:: Texte affiché ::
★ ★ ★ ★ ★

• Le [Fruit] Est Dans Le [Verre]...

    (Montage Photo : Gat' from Google Images)


    Vous avez sûrement déjà eu l’occasion de mettre les pieds dans un restaurant asiatique ; pour ma part c’est assez souvent que je pratique ce genre d’exotisme. Ce n’est pas difficile : au bout de ma rue s’ouvrent les
    Portes de l’Orient. Pas moins… Vous y accueille une hôtesse en tout point (à priori) charmante, en kimono et sandales à haut talons ; cette grâce importée du Céleste Empire se courbe jusqu’à terre - j’exagère à peine - et vous laisse gentiment croire que c’est vous qui choisissez la place où vous allez manger. On ne touche pas, non, ça ne se fait pas ; mais on la couv(r)e du regard d’aussi près qu’on peut. Puis on emprunte une succession de petits ponts de bois, dans un jardin luxuriant mais organisé de galets et de palmes artificielles. On dîne sur un îlot, persuadé que personne à des kilomètres ne mange les mêmes plats, ni ne commande au même instant un menu en tout point similaire. Enfin, bon, j’y étais l’autre soir avec un camarade ; j’aime bien y emmener mes invités, c’est un peu…mon petit salon exotique, vous voyez ? Sauf que c’est eux qui font le ménage, et que je paye pour y manger. C’est honnête... En tout cas, je m’y posais devant la carte, serpentant au milieu des apéritifs lorsque intervint mon comparse.

    «
    Dis-donc, fit-il d’un ton de comploteur, tu connais l’histoire de l’image au fond du verre de saké ? »

    Butor ! Bien sûr, je la connaissais ; et à vrai dire, je redoutais qu’il en parle. La Demoiselle aux postures impudiques, révélée par la présence de l’alcool, c’était un peu ma Muse, mon amoureuse ethylo-romantique, ma source d’inspiration spiritueuse. Qu’il veuille la voir aussi, c’était comme une souffrance, un honneur particulier à n’accorder qu’à titre de faveur
    (très) spéciale. Et le pire...c’est que jamais je ne la regardais vraiment. Je me contentais de l’effleurer du regard, la caresser de la pupille, comme une promesse : un jour, je passerais de l’autre côté, et là...

★ ★ ★ ★ ★

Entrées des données
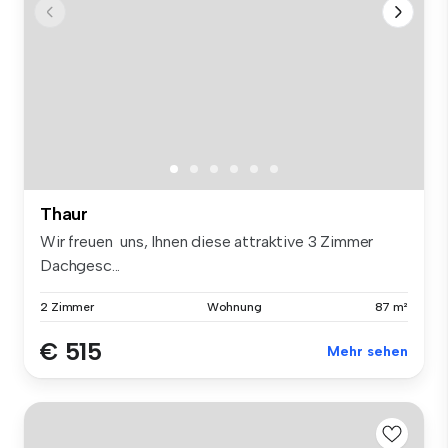
Thaur
Wir freuen uns, Ihnen diese attraktive 3 Zimmer
Dachgesc...
2 Zimmer
Wohnung
87 m²
€ 515
Mehr sehen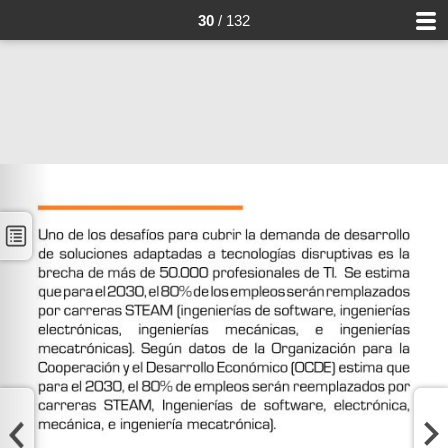
30
/ 132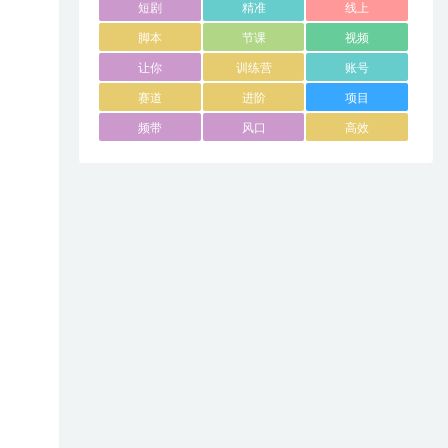
短剧
精准
线上
脚本
节课
视频
让你
训练营
账号
赛道
进阶
项目
频带
风口
高效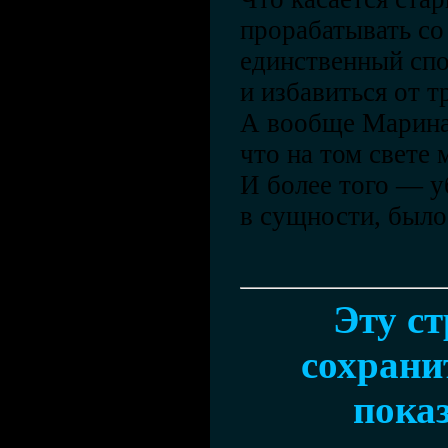
прорабатывать со
единственный сп
и избавиться от 
А вообще Марина 
что на том свете 
И более того — у
в сущности, было 
Эту с
сохранит
показ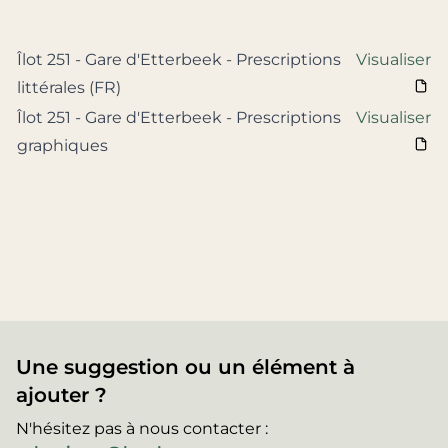
Îlot 251 - Gare d'Etterbeek - Prescriptions
Visualiser
littérales (FR)
Îlot 251 - Gare d'Etterbeek - Prescriptions
Visualiser
graphiques
Une suggestion ou un élément à
ajouter ?
N'hésitez pas à nous contacter :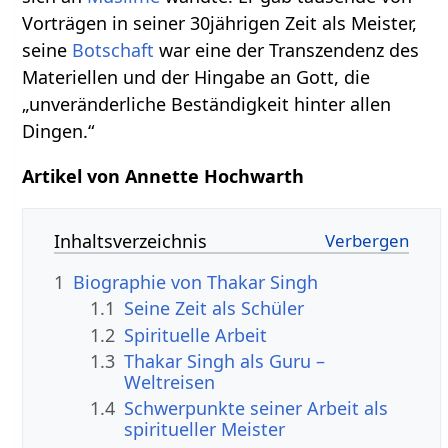
Vorträgen in seiner 30jährigen Zeit als Meister,
seine
Botschaft
war eine der Transzendenz des
Materiellen und der Hingabe an Gott, die
„unveränderliche Beständigkeit hinter allen
Dingen.“
Artikel von Annette Hochwarth
Inhaltsverzeichnis
1
Biographie von Thakar Singh
1.1
Seine Zeit als Schüler
1.2
Spirituelle Arbeit
1.3
Thakar Singh als Guru –
Weltreisen
1.4
Schwerpunkte seiner Arbeit als
spiritueller Meister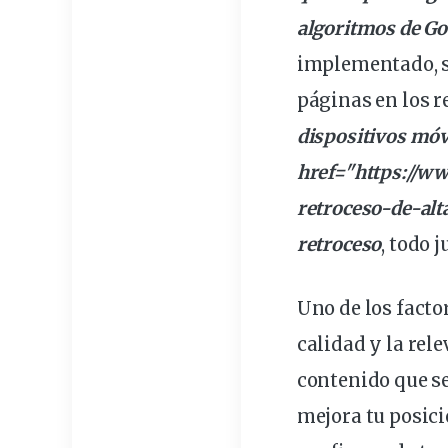
algoritmos de Go
implementado, s
páginas en los r
dispositivos
móv
href="https://w
retroceso
-de-alt
retroceso
, todo 
Uno de los facto
calidad y la
rele
contenido que se
mejora tu posic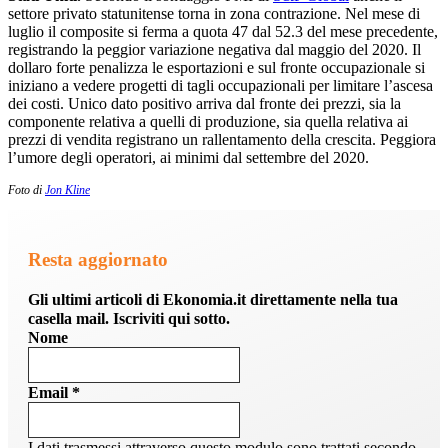
settore privato statunitense torna in zona contrazione. Nel mese di
luglio il composite si ferma a quota 47 dal 52.3 del mese precedente,
registrando la peggior variazione negativa dal maggio del 2020. Il
dollaro forte penalizza le esportazioni e sul fronte occupazionale si
iniziano a vedere progetti di tagli occupazionali per limitare l’ascesa
dei costi. Unico dato positivo arriva dal fronte dei prezzi, sia la
componente relativa a quelli di produzione, sia quella relativa ai
prezzi di vendita registrano un rallentamento della crescita. Peggiora
l’umore degli operatori, ai minimi dal settembre del 2020.
Foto di
Jon Kline
Resta aggiornato
Gli ultimi articoli di Ekonomia.it direttamente nella tua
casella mail. Iscriviti qui sotto.
Nome
Email
*
I dati trasmessi attraverso questo modulo sono trattati secondo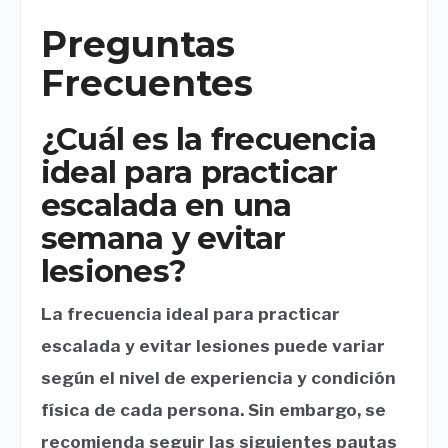
Preguntas
Frecuentes
¿Cuál es la frecuencia
ideal para practicar
escalada en una
semana y evitar
lesiones?
La frecuencia ideal para practicar
escalada y evitar lesiones puede variar
según el nivel de experiencia y condición
física de cada persona. Sin embargo, se
recomienda seguir las siguientes pautas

★ ★ ★ ★ ★

:: Vos consignes ::
Recopiez fidèlement le passage du texte sur le restaurant asiatique qui s'ouvre sur les mots contenant « Butor ! Bien » et se clôt sur « côté, et là... ».

:: Réponse ::
Butor ! Bien sûr, je la connaissais ; et à vrai dire, je redoutais qu’il en parle. La Demoiselle aux postures impudiques, révélée par la présence de l’alcool, c’était un peu ma Muse, mon amoureuse ethylo-romantique, ma source d’inspiration spiritueuse. Qu’il veuille la voir aussi, c’était comme une souffrance, un honneur particulier à n’accorder qu’à titre de faveur
    (très) spéciale. Et le pire...c’est que jamais je ne la regardais vraiment. Je me contentais de l’effleurer du regard, la caresser de la pupille, comme une promesse : un jour, je passerais de l’autre côté, et là...